And I just find it a bit upsetting and kind of insulting that I can't have any ideas on my own because I'm a female or that people from undeveloped countries can't have ideas of their own unless it's backed up by someone who's blond-haired and blue-eyed.First off I should say that I'm not really a big fan of hers, or more accurately I've not really heard anything by her. I've heard one song, and it was pretty cool, but I wouldn't like to voice an opinion based on hearing one song. Obviously I'm posting this story because it bears such a resemblance to the whole Avril Lavigne songwriting business that was popular a few weeks back.
The first thing that actually occurred to me when I was reading this story was that I had no idea about the 'identity' of Diplo.

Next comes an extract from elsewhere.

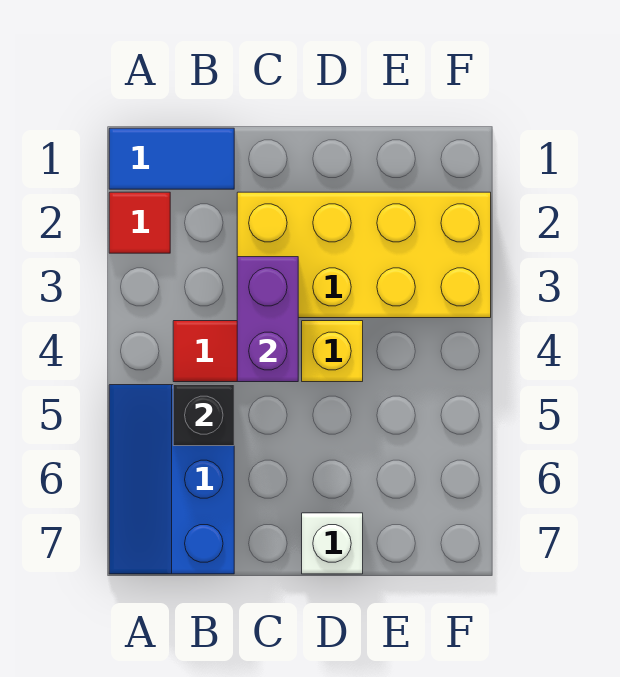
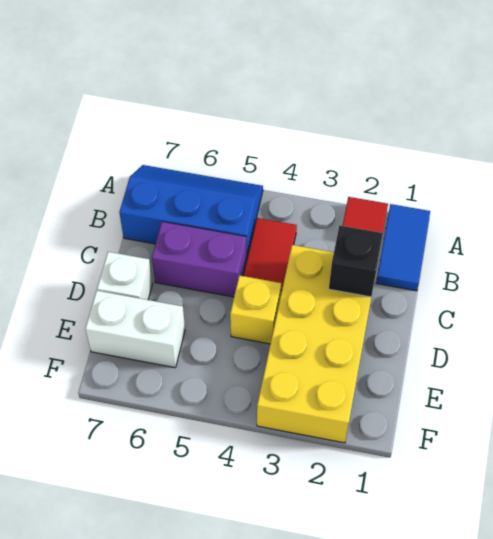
black brick B5 level 2 -> black brick C2 level 2
purple brick C3:C4 level 2 -> purple brick C5:C6 level 1
none -> white brick E6:E7 level 1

I've got a Diplo album, a couple of mixes and a few remixes, all of which I think are superb. I love Diplo. And yet I have no idea 'who' he is. It became apparent to me that until reading this interview with M.I.A. that I had just defaulted to the position of Diplo's maleness. I guess when reading stuff about him they were probably using the male pronoun but I had given it no thought. Ditto his ethnicity. I'm now assuming Diplo is blond and blue-eyed. Though by this point of the interview I think she's talking more generally but it seems like a fair assumption. Here of course it could be well be of interest that in my mental defaulting I had never thought of him this way - white. What does that say? That I have a hard time with the idea of white males making decent music? Possibly.
So is M.I.A. right? The female question we'll come onto but just a few words on the 'people from undeveloped countries' thing first. It's the ghetto of 'world music' isn't it? We can give people the right to make 'world music' and stroke our chins at the 'exotic' but it takes a Damon Albarn or (looking further back because i'm too lazy to give this section any major thought/research) a Paul Simon to bring this into mainstream consideration. (The phrase 'give people the right to make 'world music'', which I realise might be misconstrued, is accurate in the sense that we lump everyone's music outside of the established US/UK tradition into the barrel marked 'world music', in a sense saying this is your music and this is ours, thus marking off the other, separation) Thus M.I.A.'s point is that the crossover can only happen when their is a figure from the US/Uk tradition acting as chaperone, as guarantor if you like. We can only allow such music out of the ghetto if there is someone to accompany it (back, being implied, like a visa which expires after a month or so). Thus we see that whereas postmodernism is meant to be about diversity, the picking and choosing of absolutely equal cultural elements to create something new, it is a myth and that certain cultural elements still have dominance - that while other elements can be included, they can only be included on our terms - in a similar way that we continuously stress the need for free trade, but that free trade always means free trade on our terms.
As for the other thing, the question must be: are we still in the grip of the myth of the (male) solitary genius creating art? I think there's an interesting comparison to made with the career of Justin Timberlake, whose part in the creation of his music is (I presume) in as much doubt as Avril Lavigne's/M.I.A.'s and yet who is now (seemingly) considered a genius, so that when the story of Timbaland working with Duran Duran began circulating it became the story of Justin Timberlake producing the new Duran Duran record. The only exception allowed being the figure of the mystical female artist a la Joanna Newsom. Why the difference if all things are equal?
And yet isn't the bigger point that, for whatever reason, we are not yet prepared to leave this myth behind? It is not so much that x bloke takes the credit for y's record, it is more that when y is making a record she has to employ one already recognisable male creator to work on the record (in fact it can be argued that this applies to males as much as females, cf. %0 cent's new single featuring Timberlake). It is as if this creator becomes some entry into the world of serious art, whereas before I was just making music, now I am making Music, now you'll see how serious I am.
And isn't this why Avril Lavigne becomes some sort of subversive figure? In that she (so far) refuses this x, this one figure (father figure?), this artist - and at the same time refuses the responsibility of her own creativity, keeping the process of the creation of her music in the ether (and I accept I exaggerate), always open to speculation because it refuses the authority that comes with either x (the male creator) or y(the mystical female artist)?